VOA: “4000 Chest X-Rays per hour”

Voice of America reports:

The International Atomic Energy Agency said it was informed by Japanese authorities that the fire took place at a storage pond for spent fuel rods at the plant’s number 4 unit, and that radioactivity was released directly into the atmosphere at dose rates equivalent to 4,000 chest X-rays every hour.

4 thoughts on “VOA: “4000 Chest X-Rays per hour””


  1. This site is a real contribution to public understanding of climate science and public policy. So, I hope you will not take this comment wrongly. I think all the posts about the nuclear power problems in Japan are off target. Actually, given the double whammy of an extreme earthquake and a tsunami, they have held up well. Remember the Japanese plants are 40 plus years old. Let’s not be alarmist about the wrong things. Nuclear power is one alternative along with renewable sources that may get us off the oil and coal treadmill. Are nuclear power plants more dangerous than coal fired plants? Read Lovelock’s latest book for an revealing comparison of the negative effects of the two sources. Many of us who were once adamantly opposed to nuclear power have changed our minds. In a few years we may regret having frightened the public into banning new nuclear power, as CO2 rises above 450 ppm and the acceleration of the Greenland and Antarctic ice sheets have continued to accelerate beyond the levels established in the latest study in Geophysical Research Letters. I would like to see a post that considers these issues and promotes rational discussion rather than panic. Please keep this site active. I check it every day. Thanks.

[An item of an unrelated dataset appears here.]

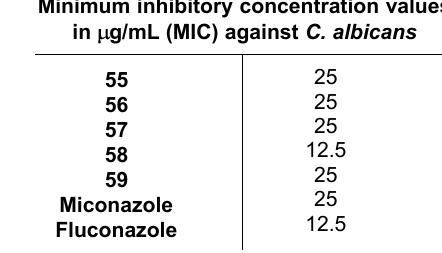
Figure 22. Antifungal coumarins.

    1. appreciate your perspective – got it that these are old nukes – if they manage to get thru this with minimal public casualties, that is potentially an argument in favor.
      understand also that newer designs are supposed to address these problems –
      however – there is a record of hubris in regard to nuclear power, of engineers assuring us from the beginning, that “We’ve thought of everything”

      Unfortunately, in each case where there is a problem, the flaws are glaringly obvious, and especially to those who have been tracking the industry for as long as I have.
      Emergency cooling vulnerability has been a serious issue since 1971, when tests showed serious problems. Those were papered over at the time, (I attended those hearings in DC as a teenager) but cropped up at TMI, and here.
      The issue at this point is really not a safety one, it’s an economic and liability one.
      It wasn’t that a ragged bunch of protesters in overalls shut the nuke industry down, the guys in Brooks brothers suits had already done that based on egregious construction flaws and cost overruns that put a number of utilities into chapter 11.
      This accident will undoubtably necessitate a costly review, probably multiple retrofits, and redesigns as well. That will take years, and cost billions. Meanwhile, the economy will move on.
      We’ll either solve the problem going forward with renewables, which are available, and can provide base load power, or we won’t – because I just don’t believe we can build nuclear plants fast enough, or afford to build as many, as we need.


    1. You make good points, and I hope you’ll stay in touch to keep me informed, I’d like to do something with your graphs but I’m on a tight deadline right at this moment.

      There are several factors about “radiation level” measures that can lead us astray –
      obviously, counts at the reactor gate are going to be high after a release –
      after which they “decline” – meaning, I guess that nuclides are dispersed in the atmosphere ie they “go away”.
      except, they don’t go away, they are circulating, being absorbed into the soil, ocean water, and biota, where, depending on what element you’re talking about, they will be taken up, re-taken up, and begin to have effects in the food chain.
      Some may possibly contaminate soils and affect the marketability of ag products in the region. Some will concentrate in the food chain up through the top level predators, perhaps on the order of thousands, or hundreds of thousands of times.

      If there are products there of the “Mox” fuel from reactor 3, ie plutonium, some could be inhaled, which means, since it’s an alpha emitter, there is no
      “sheet of paper” to shield delicate lung tissues from the alpha waves that will
      be crashing thru them.
      Alarmism is not a good thing, but many people remember the experience of those rescuers at Chernobyl, and Ground zero 911, who believed their government’s assurances that all was safe and well, and later found out differently.